Thu Feb 29 18:03:00 EST 1996

Through our work for the EC libraries programme "ARCA" project, we have
come face-to-face with some of the issues addressed in this discussion. We
have put together some initial thoughts on an integration path for Z39.50
and the WWW. More specifically, we have thought about what each of the
environments might stand to gain from a greater level of integration with
the other.

Comments and discussion are invited.

 ----------
Z39.50 and the World Wide Web

Sebastian Hammer, Index Data
John Favaro, Intecs Sistemi

The tremendous success of the World Wide Web, and the increasing use
of WWW front-ends to library catalogs and other information systems
has caused decision- makers to question whether the investments
required to establish additional Z39.50 services are still warranted.
Meanwhile, the increased versatility of the 1995-version of the Z39.50
protocol - which enables it to provide powerful services outside of
the strictly bibliographic application domain - leads information
specialists to wonder where the WWW and Z39.50 fit together in the
evolving information infrastructure.

The Web as a Simple Networked Access System

Using the forms-based interface of the World Wide Web (WWW) in
conjunction with graphical clients or browsers such as Mosaic or
Netscape has become an inexpensive and popular method of providing
user-friendly access to on-line catalog systems. The tools required to
publish information on the WWW in this fashion are inexpensive or even
free, and are generally straightforward to use. The results are
rewarding: It is a remarkably simple task to produce attractive,
graphical interfaces which have similar appearances across many
different desktop platforms. No specialized software beyond a normal
WWW "browser" is required on the client side, and facilities for
File Transfer (FTP) and simple searching (WAIS, etc.) are
well-integrated into the WWW suite of protocols.

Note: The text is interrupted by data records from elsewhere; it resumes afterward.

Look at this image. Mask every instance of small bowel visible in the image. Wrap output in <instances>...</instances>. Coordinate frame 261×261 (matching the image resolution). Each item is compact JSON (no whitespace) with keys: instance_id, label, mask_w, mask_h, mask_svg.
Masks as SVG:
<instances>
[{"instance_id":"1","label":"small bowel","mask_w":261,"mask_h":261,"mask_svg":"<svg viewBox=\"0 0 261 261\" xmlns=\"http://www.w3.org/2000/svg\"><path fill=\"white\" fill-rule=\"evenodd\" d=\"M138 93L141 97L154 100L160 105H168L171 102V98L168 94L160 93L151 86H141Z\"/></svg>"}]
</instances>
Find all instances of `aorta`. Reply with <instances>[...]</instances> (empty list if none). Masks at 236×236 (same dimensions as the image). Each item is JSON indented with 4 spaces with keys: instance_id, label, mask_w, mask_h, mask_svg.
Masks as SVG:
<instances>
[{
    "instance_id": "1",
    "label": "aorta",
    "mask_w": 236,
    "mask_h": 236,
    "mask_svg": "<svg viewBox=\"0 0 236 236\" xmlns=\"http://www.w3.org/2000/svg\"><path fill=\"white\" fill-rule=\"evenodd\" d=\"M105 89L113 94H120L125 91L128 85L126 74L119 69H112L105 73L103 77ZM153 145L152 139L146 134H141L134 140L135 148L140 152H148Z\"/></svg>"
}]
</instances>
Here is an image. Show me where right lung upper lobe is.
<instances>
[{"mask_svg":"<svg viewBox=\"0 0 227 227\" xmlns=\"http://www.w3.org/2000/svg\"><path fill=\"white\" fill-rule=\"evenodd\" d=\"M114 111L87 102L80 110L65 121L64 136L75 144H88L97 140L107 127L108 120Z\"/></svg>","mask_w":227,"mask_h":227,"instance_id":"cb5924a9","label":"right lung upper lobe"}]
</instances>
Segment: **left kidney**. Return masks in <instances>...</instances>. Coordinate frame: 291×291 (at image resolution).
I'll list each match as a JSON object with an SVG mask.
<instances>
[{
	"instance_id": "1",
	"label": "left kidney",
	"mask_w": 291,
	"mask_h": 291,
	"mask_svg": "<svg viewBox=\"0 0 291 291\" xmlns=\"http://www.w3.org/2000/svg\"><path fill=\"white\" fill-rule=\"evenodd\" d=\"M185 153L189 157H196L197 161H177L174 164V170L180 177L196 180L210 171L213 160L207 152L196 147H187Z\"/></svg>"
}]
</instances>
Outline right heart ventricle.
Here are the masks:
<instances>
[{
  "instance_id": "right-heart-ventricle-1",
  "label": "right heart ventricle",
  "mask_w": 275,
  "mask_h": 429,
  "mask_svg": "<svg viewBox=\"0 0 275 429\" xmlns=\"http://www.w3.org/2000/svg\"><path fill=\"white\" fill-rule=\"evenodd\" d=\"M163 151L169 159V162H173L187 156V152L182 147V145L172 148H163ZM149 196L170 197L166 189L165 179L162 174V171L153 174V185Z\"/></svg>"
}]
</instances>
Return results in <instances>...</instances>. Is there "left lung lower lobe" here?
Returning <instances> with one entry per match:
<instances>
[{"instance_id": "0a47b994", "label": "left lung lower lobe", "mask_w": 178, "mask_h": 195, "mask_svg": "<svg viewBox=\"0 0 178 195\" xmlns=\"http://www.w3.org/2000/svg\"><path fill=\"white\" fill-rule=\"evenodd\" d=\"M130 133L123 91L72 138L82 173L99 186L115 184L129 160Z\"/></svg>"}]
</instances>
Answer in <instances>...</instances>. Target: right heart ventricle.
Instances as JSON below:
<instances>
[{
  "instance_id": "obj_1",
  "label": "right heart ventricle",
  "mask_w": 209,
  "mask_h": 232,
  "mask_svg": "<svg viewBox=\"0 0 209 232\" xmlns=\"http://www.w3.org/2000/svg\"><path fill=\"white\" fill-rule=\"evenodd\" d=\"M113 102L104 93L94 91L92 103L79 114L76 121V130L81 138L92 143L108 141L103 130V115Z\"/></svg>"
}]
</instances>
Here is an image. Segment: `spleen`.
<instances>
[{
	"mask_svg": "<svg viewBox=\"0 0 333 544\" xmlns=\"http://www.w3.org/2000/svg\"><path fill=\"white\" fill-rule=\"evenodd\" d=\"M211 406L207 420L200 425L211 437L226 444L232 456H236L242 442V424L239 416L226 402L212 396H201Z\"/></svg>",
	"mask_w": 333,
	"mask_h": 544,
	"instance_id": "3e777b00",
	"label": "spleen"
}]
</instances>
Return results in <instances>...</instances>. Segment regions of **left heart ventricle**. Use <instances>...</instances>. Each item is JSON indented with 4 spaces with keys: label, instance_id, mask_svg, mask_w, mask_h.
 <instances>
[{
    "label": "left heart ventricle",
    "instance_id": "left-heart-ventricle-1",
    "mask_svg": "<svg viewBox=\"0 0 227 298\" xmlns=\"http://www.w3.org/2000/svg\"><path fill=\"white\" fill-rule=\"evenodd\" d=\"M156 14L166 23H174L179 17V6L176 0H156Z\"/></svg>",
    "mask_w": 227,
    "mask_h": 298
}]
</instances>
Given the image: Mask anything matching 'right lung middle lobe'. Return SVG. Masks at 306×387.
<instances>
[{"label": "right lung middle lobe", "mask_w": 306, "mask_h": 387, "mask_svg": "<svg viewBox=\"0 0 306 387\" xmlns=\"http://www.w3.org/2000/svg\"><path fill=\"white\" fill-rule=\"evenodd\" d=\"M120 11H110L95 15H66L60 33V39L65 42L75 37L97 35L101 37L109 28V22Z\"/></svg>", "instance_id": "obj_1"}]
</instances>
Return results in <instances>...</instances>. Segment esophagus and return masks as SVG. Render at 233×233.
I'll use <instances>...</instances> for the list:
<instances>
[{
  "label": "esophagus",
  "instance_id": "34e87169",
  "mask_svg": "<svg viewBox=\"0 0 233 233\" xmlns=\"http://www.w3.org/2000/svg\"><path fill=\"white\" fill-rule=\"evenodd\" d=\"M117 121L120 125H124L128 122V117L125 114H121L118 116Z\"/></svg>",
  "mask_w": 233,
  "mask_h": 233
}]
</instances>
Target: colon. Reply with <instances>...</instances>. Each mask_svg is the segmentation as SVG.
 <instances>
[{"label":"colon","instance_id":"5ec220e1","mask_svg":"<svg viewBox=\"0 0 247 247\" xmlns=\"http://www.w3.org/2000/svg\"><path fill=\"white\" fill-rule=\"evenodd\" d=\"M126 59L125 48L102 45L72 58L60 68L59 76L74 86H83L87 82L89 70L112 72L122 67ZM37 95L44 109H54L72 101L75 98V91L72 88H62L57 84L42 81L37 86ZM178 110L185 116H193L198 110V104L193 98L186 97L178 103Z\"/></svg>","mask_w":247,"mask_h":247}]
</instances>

However, there are serious tradeoffs involved when using this
approach. The individual WWW client has no knowledge of the
application domain in which it operates. It receives a stream of
graphical user interface primitives (such as buttons, text-entry
fields, and formatted response data) from the server, and naively
displays these to the user. The WWW inherits a problem that has
haunted users since the first information systems went on-line using
simple character terminals: No two information systems share the same
interface characteristics. Each new system requires the user to master
a new interface structure, and, with the advent of graphical
interfaces such as the WWW, a new set of custom-designed icons and
symbols.

Information systems often support the notion of a search "session", in
which the results of previous queries can be re-used or refined. The
HTTP (HyperText Transfer Protocol), which is at the core of the WWW,
is inherently stateless: Numerous problems arise when the interface is
adapted to host systems that have a notion of a continuous session
between the client (user) and the server. There are currently efforts
underway to add state-managing mechanisms to the underlying protocols,
but the basic paradigm remains essentially a stateless one, which fits
poorly with the session-oriented interfaces to most on-line
information systems.

Searching on the Internet - the Role of Z39.50

The Web is an ideal vehicle for organizations that are "vertically
integrated," that is, which are owners of content that they can
present to the user in a structure of their own choosing. That is why
many media and entertainment companies are showing a great interest in
the Web today. But when users must actively search the Web for
information across organizations, they encounter a sea of largely
unstructured data.

The library community has much to offer in the way of providing
structure to information resources on the Internet. The Z39.50
standard is a concrete representation of this fact. Currently the
search engines and indices of Web resources suffer from the same
weaknesses as the interfaces to library systems. No two are alike, and
there is no way to make structured use of the data that they return.
With the current growth of the Web, the search engines are becoming
increasingly important - a significant portion of the Web community
now spends more time looking at search engine output than on any other
type of Web page.   However, it may eventually become impossible for
any one organization to index it all in a useful way. We will need
more well-structured access methods to allow searching across multiple
indices. Here the power of Z39.50 as a true, mature information
retrieval protocol becomes evident.

The Z39.50 standard specifies an abstract information system with a
rich set of facilities for searching, retrieving records, browsing
term lists, etc. At the server side, this abstract system is mapped
onto the interface of whatever specific database management system is
being used. The communication taking place between the server and the
client application is precisely defined. The client application is
unaware of the implementation details of the software hiding behind
the network interface, and it can access any type of database through
the same, well-defined network protocol. On the client side, the
abstract information system is mapped back onto an interface which can
be tailored to the unique requirements of each user: a high-school
student may require a simple, graphical interface with limited
functionality, while an information specialist may need a complex,
highly configurable information retrieval engine. Finally, casual
users may prefer an interface which blends in smoothly with their word
processor, database software, or, indeed, WWW browser.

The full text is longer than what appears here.